Ministers Test Candidates' Faith-Based Agenda at Mayoral Forum

Denise Rolark-Barnes | 6/16/2010, 11:30 a.m.

D.C. Mayor Adrian Fenty has not graced a mid-day Monday meeting of the Missionary Baptist Ministers Conference of D.C. and Vicinity in four years.

Council Chairman Vincent Gray, on the other hand, has met with the group regularly. Still neither of the D.C. mayoral candidates, or Leo Alexander, another leading democratic mayoral hopeful, has won the confidence or support of the pastors who represent more than 200 churches, large and small, in the District and surrounding areas.

Reverend George Gilbert, Sr., pastor of Holy Trinity United Baptist Church in Northeast, heads the Conference's Civic and Social Action Committee. On Mon., June 14, Fenty returned, along with Gray and Alexander, for a two-hour forum on faith-based issues at Trinidad Baptist Church on Benning Road, Northeast.

"We are friends," Gilbert said, "and we want to have a polite discussion where you all can feel comfortable." He then began to grill the candidates on a broad range of issues including education, crime, housing and economic development, health care, taxes and jobs.

The forum also touched on the controversial marriage equality bill passed by the council in March. Area ministers actively protested against the bill and called for a referendum to give District's voters the chance to decide on its passage. But the vitriolic protests made on the steps of the Wilson Building were completely absent from the forum.

Nearly 100 pastors who filled the sanctuary came to listen with hopes of hearing a message from the three candidates around which they could mobilize their congregations and to get out the vote for the upcoming September 14 primary. They listened intently for an inclusive faith-based agenda that would revive the historic role churches have played politically, socially, economically and spiritually in the District.

Reverend Gilbert began by asking about the city's parking policies that have "strangled the life out of churches," he said. Aggressive parking enforcement, initiated under Mayor Anthony Williams' administration, continues to result in high fines and cars being towed away in neighborhoods that are not friendly towards churches.

Gray agreed to improve access of worshippers to churches in the District and to open a dialogue between churches and the community. He promised to reestablish an Office of Religious Affairs and to hold an annual religious prayer breakfast.

Fenty said a compassionate police department has reduced the animosity between the churches and the police department that occurred four years ago.

"You talk about compassion," Gilbert asked Fenty, "but it's a reality that every Sunday there are tow trucks sitting outside of churches, not only to ticket them but to tow those cars away. These are $75 tickets on a Sunday. Do you call that compassion?"

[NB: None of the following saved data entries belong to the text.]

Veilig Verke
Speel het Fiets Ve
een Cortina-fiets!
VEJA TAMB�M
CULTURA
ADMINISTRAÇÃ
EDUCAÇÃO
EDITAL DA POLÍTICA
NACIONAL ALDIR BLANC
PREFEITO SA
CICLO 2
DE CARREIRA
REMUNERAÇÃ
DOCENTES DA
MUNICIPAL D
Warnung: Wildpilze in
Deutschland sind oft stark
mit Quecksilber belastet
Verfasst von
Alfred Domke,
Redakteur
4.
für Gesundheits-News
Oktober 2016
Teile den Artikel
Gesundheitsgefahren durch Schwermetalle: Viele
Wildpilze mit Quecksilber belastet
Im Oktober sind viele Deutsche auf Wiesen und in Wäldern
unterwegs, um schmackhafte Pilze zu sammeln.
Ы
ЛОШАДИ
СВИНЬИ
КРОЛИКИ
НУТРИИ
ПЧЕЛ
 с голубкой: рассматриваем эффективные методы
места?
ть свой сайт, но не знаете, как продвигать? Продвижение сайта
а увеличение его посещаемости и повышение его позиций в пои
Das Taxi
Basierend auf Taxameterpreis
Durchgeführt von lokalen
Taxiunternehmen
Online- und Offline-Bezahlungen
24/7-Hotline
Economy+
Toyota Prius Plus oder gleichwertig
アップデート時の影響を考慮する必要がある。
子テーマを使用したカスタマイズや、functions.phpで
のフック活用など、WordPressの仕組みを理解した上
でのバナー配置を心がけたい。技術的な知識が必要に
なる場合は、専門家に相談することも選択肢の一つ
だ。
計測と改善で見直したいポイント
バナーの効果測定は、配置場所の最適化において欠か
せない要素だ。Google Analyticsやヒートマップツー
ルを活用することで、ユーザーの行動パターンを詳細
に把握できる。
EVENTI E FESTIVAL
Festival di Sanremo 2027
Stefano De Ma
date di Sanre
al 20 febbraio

There is still work to do, Fenty said, but at least the animosity between the churches and the community has dissipated.
But Alexander struck a chord with the ministers when he blamed Fenty and Gray for allowing gentrification to force Metropolitan Baptist Church out of its 12th and R Streets location in Northwest to Prince George's County.

"That should have never happened here in Washington, D.C. and Metropolitan, a cornerstone in that community for more than a century, was essentially forced out by gentrification. This philosophy of running people out and this lack of compassion must end," Alexander said. "There's nothing wrong with gentrification as long as we don't lose the fabric of our city. And that's what's happening, and that's why I'm running."

Rev. Gilbert also asked the candidates about their personal views on faith.

Gray said he is a Christian and that he attends about 48 religious services a year. "I typically go to St. Mary's Catholic Church, at 10th and G Streets, N.W. I like to consider that my faith is strong and everything I have done has been influenced by my faith and my commitment to serve human needs."
Alexander acknowledged his pastor, Reverend Keith Byrd of Mt. Zion Baptist Church in Northwest, and commended him for providing his family with great preaching and a great choir.

Fenty said his parents raised him to believe in the teachings of Jesus Christ. "I spent two years in Catholic school and my upbringing dealt with how we should live our lives by following some of those teachings," including giving back to the community, public service and looking back at those who are most needy.

Rev. James Coleman, pastor of All Nations Baptist Church in Northwest called the forum instructive. He wanted to hear more about plans to elect an Attorney General for the District and about gentrification.

"There is a religious spirit that is missing in the city and the clergy have been silenced," Rev. Coleman said. "The city administrator has got to do a better job in understanding that churches count. We make a difference."

"It is helpful for us as church leaders to engage in this kind of dialogue" with elected officials, Walker said, who believes there has been a systematic culture of alienating African American churches in the District.

"Those of us who have been here all of our lives know, for example, that the development in Shaw was done through a partnership. Federal dollars, African American church dollars and city dollars built Gibson Plaza, Immaculate Conception Towers and McCullough Towers. We are not even invited to be a part of those kinds of developments now. This is not just about same-sex marriage. We're talking about relationships."

"We are key stakeholders and we will be involved in this campaign," Walker said. "We still have influence at the polls."